Non-tuberculous mycobacterial disease in the otherwise well child commonly presents as a localized, slow-progressing, cervicofacial lymphadenopathy. Despite recent advances, several aspects of the susceptibility to and the course of the disease remain to be better understood, and diagnosis and management of non-tuberculous mycobacterial lymphadenitis in children are often controversial. Differential diagnosis should include other infections, in particular tuberculosis, local cysts and malignancies. In the majority of cases, untreated disease progresses to spontaneous drainage, fistula formation and scarring and a high index of clinical suspicion is necessary for timely diagnosis and treatment. Excisional surgery seems to remain the gold standard. Medical treatment might be considered as an appropriate alternative in case there is a high risk of surgical complications or in case surgery has already been unsuccessful. Family reassurance and the watch-and-wait approach may be an option in milder disease.

Financial & competing interests disclosure

The authors have no relevant affiliations or financial involvement with any organization or entity with a financial interest in or financial conflict with the subject matter or materials discussed in the manuscript. This includes employment, consultancies, honoraria, stock ownership or options, expert testimony, grants or patents received or pending or royalties.

No writing assistance was utilized in the production of this manuscript.

Key issues

  • Non-tuberculous mycobacteria (NTM) are ubiquitous in the environment, but very rarely cause disease in the immunocompetent child. The majority of cases are caused by Mycobacterium avium complex; other encountered species, largely depending on geographical area, include Mycobacterium malmoense, Mycobacterium haemophilum, Mycobacterium simiae and Mycobacterium fortuitum.

  • Localized cervicofacial lymphadenitis is the most common manifestation of NTM disease in the otherwise well child.

  • The disease typically begins as a unilateral, non-tender node that enlarges over several weeks, with progress to fluctuation, discoloration, thinning of the overlying skin, sinus fistula formation and scarring.

  • Definitive diagnosis requires isolation of NTM from culture or PCR of fistula drainage, or tissue specimens. A presumptive diagnosis is based on clinical and/or histopathological findings (positive acid-fast bacilli strains, granulomas). Exclusion of other diseases, including tuberculosis, is essential.

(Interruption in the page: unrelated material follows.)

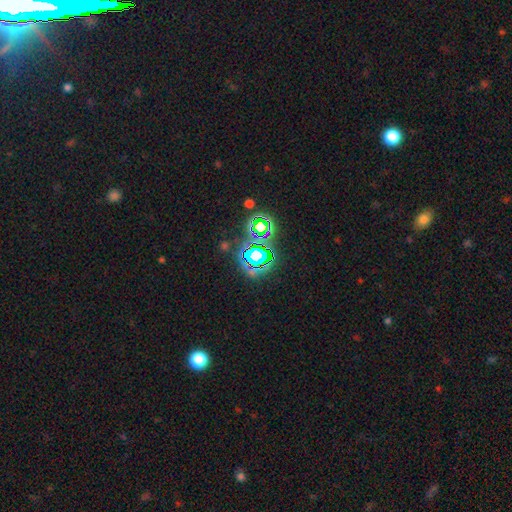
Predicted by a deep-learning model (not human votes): Smooth or featured? Predicted: star or artifact (p=0.70).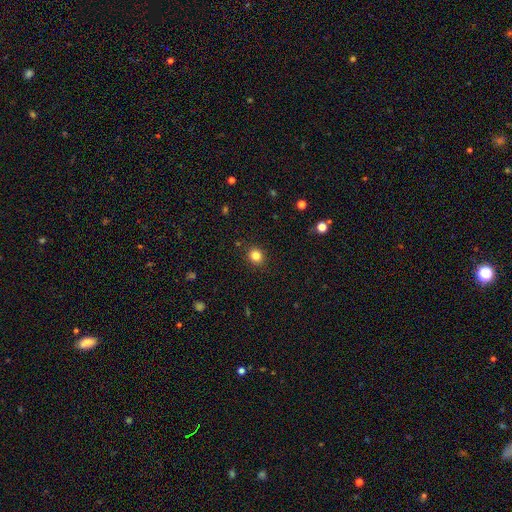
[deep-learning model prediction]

  • Although the watch-and-wait approach might be an option in mild forms of NTM lymphadenitis, most children will require treatment.

  • Surgical excision has always been the treatment of choice, if it can be performed safely. Emerging data suggest a benefit from the addition of antimicrobial treatment. For patients who are not candidates for surgery, antimicrobial therapy with or without curettage might be considered.

  • Pending culture results, a combination of a macrolide with another agent (rifampin, ethambutol), are recommended. The optimal duration of treatment is undetermined; patients typically are treated until their symptoms resolve, that is, usually 3–6 months.

  • NTM lymphadenitis may progress to scarring and cosmetic sequelae; however, in the immunocompetent host it does not progress to generalized disease and the ultimate outcome is good.